Sandia worked with several small businesses in a series of projects to outfit drones with infrared cameras. This method, called thermography, can detect damage up to a half-inch deep inside the blade.

“We developed a method to heat the blade in the sun and then pitch it into the shade,” Sandia mechanical engineer Ray Ely says. “The sunlight diffuses down into the blade and equalizes. As that heat diffuses, you expect the surface of the blade to cool. But flaws tend to disrupt the heat flow, leaving the surface above hot. The infrared camera will then read those hot spots to detect damage.”

Ground-based thermography systems are currently used for other industries, such as aircraft maintenance. Because the cameras are mounted on drones for this application, concessions have to be made, Ely says.

“You don’t want something expensive on a drone that could crash, and you don’t want a power hog,” Ely explains. “So, we use really small infrared cameras that fit our criteria and use optical images and LiDAR to provide additional information.”

LiDAR, which is like radar but with light instead of radio frequency waves, measures how long it takes light to travel back to a point to determine the distance between objects. Taking inspiration from NASA’s Mars lander program, the researchers used a LiDAR sensor and took advantage of drone movement to gather super-resolution images.

“You use the movement to fill in additional pixels,” Ely says. “If you have a 100- by 100-pixel camera or LiDAR and take one picture, that resolution is all you’ll have. But if you move around while taking pictures, by a sub-pixel amount, you can fill in those gaps and create a finer mesh. The data from several frames can be pieced together for a super-resolution image.”

Using LiDAR and super-resolution imaging also makes it possible to precisely track where the damage on a blade is, and LiDAR can also be used to measure erosion on blade edges, the researchers say.

The future

Autonomous inspections of bridges and power lines are already realities, and Paquette believes they also will become important parts of ensuring wind blade reliability.

“Autonomous inspection is going to be a huge area, and it really makes sense in the wind industry, given the size and location of the blades.” Paquette says. “Instead of a person needing to walk or drive from blade to blade to look for damage, imagine if the inspection process was automated.”

Paquette says there is room for a variety of solutions and inspection methods, from a simple ground-based camera inspection, to drones and crawlers, all working together to determine the health of a blade.

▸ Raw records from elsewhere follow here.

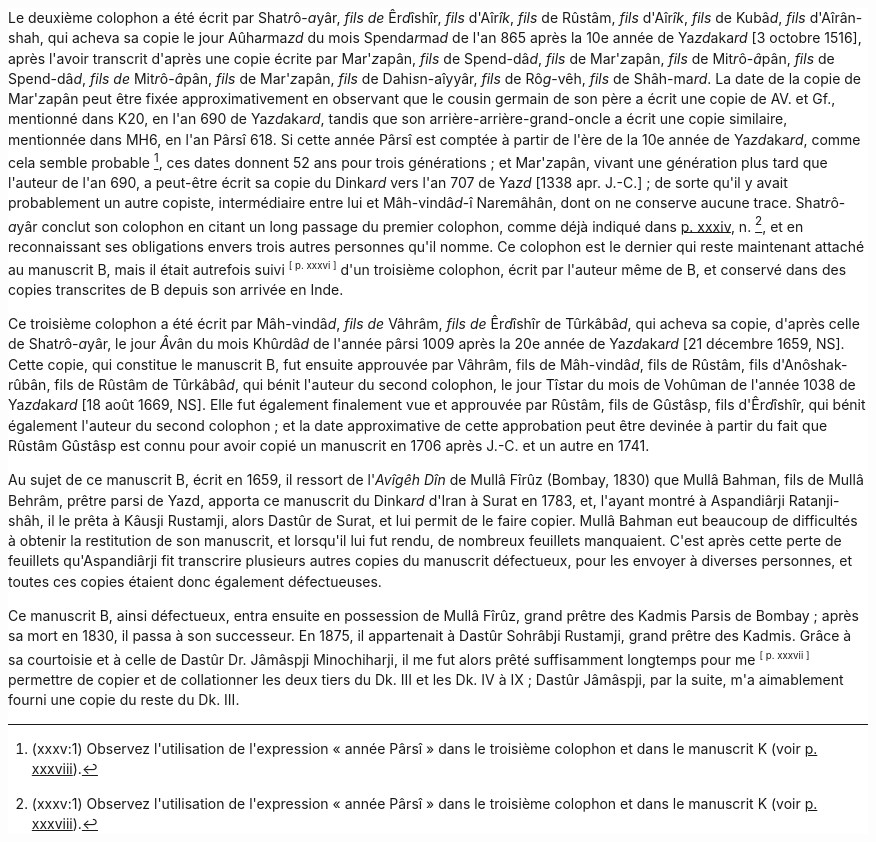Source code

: Le deuxième colophon a été écrit par Shat<i>r</i>ô-<i>a</i>yâr, _fils de_ Êr<i>d</i>îshîr, _fils_ d'Aîr<i>î</i><i>k</i>, _fils_ de Rûstâm, _fils_ d'Aîr<i>î</i><i>k</i>, _fils_ de Kubâ<i>d</i>, _fils_ d'Aîrân-shah, qui acheva sa copie le jour Aûha<i>r</i>ma<i>z</i><i>d</i> du mois Spenda<i>r</i>ma<i>d</i> de l'an 865 après la 10e année de Ya<i>z</i><i>d</i>aka<i>r</i><i>d</i> \[3 octobre 1516\], après l'avoir transcrit d'après une copie écrite par Mar'<i>z</i>apân, _fils_ de Spend-dâ<i>d</i>, _fils_ de Mar'<i>z</i>apân, _fils_ de Mit<i>r</i>ô-<i>â</i>pân, _fils_ de Spend-dâ<i>d</i>, _fils de_ Mit<i>r</i>ô-<i>â</i>pân, _fils_ de Mar'<i>z</i>apân, _fils_ de Dahi<i>s</i>n-aîyyâr, _fils_ de Rô<i>g</i>-vêh, _fils_ de Shâh-ma<i>r</i><i>d</i>. La date de la copie de Mar'<i>z</i>apân peut être fixée approximativement en observant que le cousin germain de son père a écrit une copie de AV. et Gf., mentionné dans K20, en l'an 690 de Ya<i>z</i><i>d</i>aka<i>r</i><i>d</i>, tandis que son arrière-arrière-grand-oncle a écrit une copie similaire, mentionnée dans MH6, en l'an Pârsî 618. Si cette année Pârsî est comptée à partir de l'ère de la 10e année de Ya<i>z</i><i>d</i>aka<i>r</i><i>d</i>, comme cela semble probable [^18], ces dates donnent 52 ans pour trois générations ; et Mar'<i>z</i>apân, vivant une génération plus tard que l'auteur de l'an 690, a peut-être écrit sa copie du Dinka<i>r</i><i>d</i> vers l'an 707 de Ya<i>z</i><i>d</i> \[1338 apr. J.-C.\] ; de sorte qu'il y avait probablement un autre copiste, intermédiaire entre lui et Mâh-vindâ<i>d</i>\-î Naremâhân, dont on ne conserve aucune trace. Shat<i>r</i>ô-<i>a</i>yâr conclut son colophon en citant un long passage du premier colophon, comme déjà indiqué dans [p. xxxiv](#pxxxiv), n. [^18], et en reconnaissant ses obligations envers trois autres personnes qu'il nomme. Ce colophon est le dernier qui reste maintenant attaché au manuscrit B, mais il était autrefois suivi <span id="pxxxvi"><sup><small>[ p. xxxvi ]</small></sup></span> d'un troisième colophon, écrit par l'auteur même de B, et conservé dans des copies transcrites de B depuis son arrivée en Inde.

Ce troisième colophon a été écrit par Mâh-vindâ<i>d</i>, _fils de_ Vâhrâm, _fils de_ Êr<i>d</i>îshîr de Tûrkâbâ<i>d</i>, qui acheva sa copie, d'après celle de Shat<i>r</i>ô-<i>a</i>yâr, le jour _Â_<i>v</i>ân du mois Khû<i>r</i>dâ<i>d</i> de l'année pârsi 1009 après la 20e année de Ya<i>z</i><i>d</i>aka<i>r</i><i>d</i> \[21 décembre 1659, NS\]. Cette copie, qui constitue le manuscrit B, fut ensuite approuvée par Vâhrâm, fils de Mâh-vindâ<i>d</i>, fils de Rûstâm, fils d'Anôshak-rûbân, fils de Rûstâm de Tûrkâbâ<i>d</i>, qui bénit l'auteur du second colophon, le jour Tî<i>s</i>tar du mois de Vohûman de l'année 1038 de Ya<i>z</i><i>d</i>aka<i>r</i><i>d</i> \[18 août 1669, NS\]. Elle fut également finalement vue et approuvée par Rûstâm, fils de Gû<i>s</i>tâsp, fils d'Êr<i>d</i>îshîr, qui bénit également l'auteur du second colophon ; et la date approximative de cette approbation peut être devinée à partir du fait que Rûstâm Gû<i>s</i>tâsp est connu pour avoir copié un manuscrit en 1706 après J.-C. et un autre en 1741.

Au sujet de ce manuscrit B, écrit en 1659, il ressort de l'_Avî<i>g</i>êh Dîn_ de Mullâ Fîrûz (Bombay, 1830) que Mullâ Bahman, fils de Mullâ Behrâm, prêtre parsi de Yazd, apporta ce manuscrit du Dinka<i>r</i><i>d</i> d'Iran à Surat en 1783, et, l'ayant montré à Aspandiârji Ratanji-shâh, il le prêta à Kâusji Rustamji, alors Dastûr de Surat, et lui permit de le faire copier. Mullâ Bahman eut beaucoup de difficultés à obtenir la restitution de son manuscrit, et lorsqu'il lui fut rendu, de nombreux feuillets manquaient. C'est après cette perte de feuillets qu'Aspandiârji fit transcrire plusieurs autres copies du manuscrit défectueux, pour les envoyer à diverses personnes, et toutes ces copies étaient donc également défectueuses.

Ce manuscrit B, ainsi défectueux, entra ensuite en possession de Mullâ Fîrûz, grand prêtre des Kadmis Parsis de Bombay ; après sa mort en 1830, il passa à son successeur. En 1875, il appartenait à Dastûr Sohrâbji Rustamji, grand prêtre des Kadmis. Grâce à sa courtoisie et à celle de Dastûr Dr. Jâmâspji Minochiharji, il me fut alors prêté suffisamment longtemps pour me <span id="pxxxvii"><sup><small>[ p. xxxvii ]</small></sup></span> permettre de copier et de collationner les deux tiers du Dk. III et les Dk. IV à IX ; Dastûr Jâmâspji, par la suite, m'a aimablement fourni une copie du reste du Dk. III.


[^1]: (xxxi:1) Les deux manuscrits contiennent ici Shas<i>p</i>îgân, mais voir p. 423, n. 4.
[^2]: (xxxi:2) Donc dans K, ou peut-être Sh<i>î</i><i>z</i>îgân ; B a Shas<i>p</i>îgân.
[^3]: (xxxi:3) Donc dans K.
[^4]: (xxxi:4) Donc dans K; B a Shapân.
[^5]: (xxxi:5) B a Âtû<i>r</i>pâ<i>d</i> inséré ici par erreur.
[^6]: (xxxii:1) En supposant que m représente min.
[^7]: (xxxii:2) Les deux manuscrits contiennent zak rabâ bûn Denô-ka<i>r</i><i>d</i>ŏ.
[^8]: (xxxii:3) K a dênô-î bûr<i>d</i>ârân.
[^9]: (xxxii:4) B a « surgissant ».
[^10]: (xxxii:5) B a « et la sélection réunie pour ».
[^11]: (xxxii:6) Voir Dk. VIII, Chap. XIV, 12.
[^12]: (xxxii:7) B omet « une déclaration de ».
[^13]: (xxxiii:1) Khû<i>s</i>\-kand pourrait être le nom d'un lieu ici, mais ne peut pas l'être dans le paragraphe suivant.
[^14]: (xxxiii:2) L'ange Aharî<i>s</i>vang (Av. ashi<i>s</i> vanguhi).
[^15]: (xxxiv:1) Le reste de ce colophon, dans la mesure où il est traduit ici, est également cité dans le deuxième colophon.
[^16]: (xxxiv:2) Ici écrit ar'<i>g</i>ŏ, mais c'est an-ar'<i>g</i>ŏ dans le deuxième colophon.
[^17]: (xxxiv:3) Lecture de dên farukhŏ zand shîr-h<i>â</i><i>k</i>ŏ-î, mais cela est douteux. À partir de ce point, tout le reste de ce colophon, y compris les aphorismes, se retrouve également dans K.
[^18]: (xxxv:1) Observez l'utilisation de l'expression « année Pârsî » dans le troisième colophon et dans le manuscrit K (voir [p. xxxviii](#pxxxviii)).
[^19]: (xxxix:1) Le professeur Darmesteter m'a suggéré une répartition très similaire de l'ancienne littérature hébraïque, mentionnée dans Jérémie XVIII. 18, ainsi : « Car la loi ne périra pas loin du prêtre, ni le conseil loin du sage, ni la parole loin du prophète. » Et dans Ézéchiel VII. 26, ainsi : « Alors ils rechercheront une vision du prophète ; mais la loi périra loin du prêtre, et le conseil loin des anciens. »
[^20]: (xl:1) Tant qu'il a été préservé.
[^21]: (xliv:1) Dans le Sitzungsberichte der philosophisch-philologischen and historischen Classe der kb Akademie der Wissenschaften zu München, 1888, pp. 441, 442.
[^22]: (xlv:1) Ceci avait été fait, il y a longtemps, dans un Rivâyat persan, cité dans B29, fol. 164, qui stipule que les seize Ya<i>s</i>ts suivants étaient dans le Bayân-ya<i>s</i>t Nask, à savoir, les Hôrmezd, Âbân, Mâh, Tîr, Gô<i>s</i>, Mihir, Srôsh, Rashn, Fravardîn, Bahirâm, Râm, Dîn, Âshasang, Â<i>s</i>tâ<i>d</i>, Zamyâ<i>d</i> et Khurshê<i>d</i> Ya<i>s</i>ts.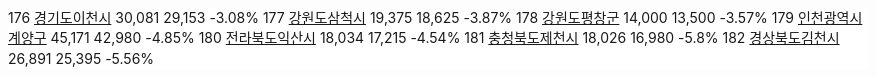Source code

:   <tr class="item">
    <td>176</td>
    <td><a href="/apt/경기도이천시">경기도이천시</a></td>
    <td>30,081</td>
    <td>29,153</td>
    <td>-3.08%</td>
  </tr>

  <tr class="item">
    <td>177</td>
    <td><a href="/apt/강원도삼척시">강원도삼척시</a></td>
    <td>19,375</td>
    <td>18,625</td>
    <td>-3.87%</td>
  </tr>

  <tr class="item">
    <td>178</td>
    <td><a href="/apt/강원도평창군">강원도평창군</a></td>
    <td>14,000</td>
    <td>13,500</td>
    <td>-3.57%</td>
  </tr>

  <tr class="item">
    <td>179</td>
    <td><a href="/apt/인천광역시계양구">인천광역시계양구</a></td>
    <td>45,171</td>
    <td>42,980</td>
    <td>-4.85%</td>
  </tr>

  <tr class="item">
    <td>180</td>
    <td><a href="/apt/전라북도익산시">전라북도익산시</a></td>
    <td>18,034</td>
    <td>17,215</td>
    <td>-4.54%</td>
  </tr>

  <tr class="item">
    <td>181</td>
    <td><a href="/apt/충청북도제천시">충청북도제천시</a></td>
    <td>18,026</td>
    <td>16,980</td>
    <td>-5.8%</td>
  </tr>

  <tr class="item">
    <td>182</td>
    <td><a href="/apt/경상북도김천시">경상북도김천시</a></td>
    <td>26,891</td>
    <td>25,395</td>
    <td>-5.56%</td>
  </tr>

“I can envision each wind plant having a drone or a fleet of drones that take off every day, fly around the wind turbines, do all of their inspections, and then come back and upload their data,” Paquette concludes. “Then the wind plant operator will come in and look through the data, which will already have been read by artificial intelligence that looks for differences in the blades from previous inspections and notes potential issues. The operator will then deploy a robotic crawler on the blade with suspected damage to get a more detailed look and plan repairs. It would be a significant advance for the industry.”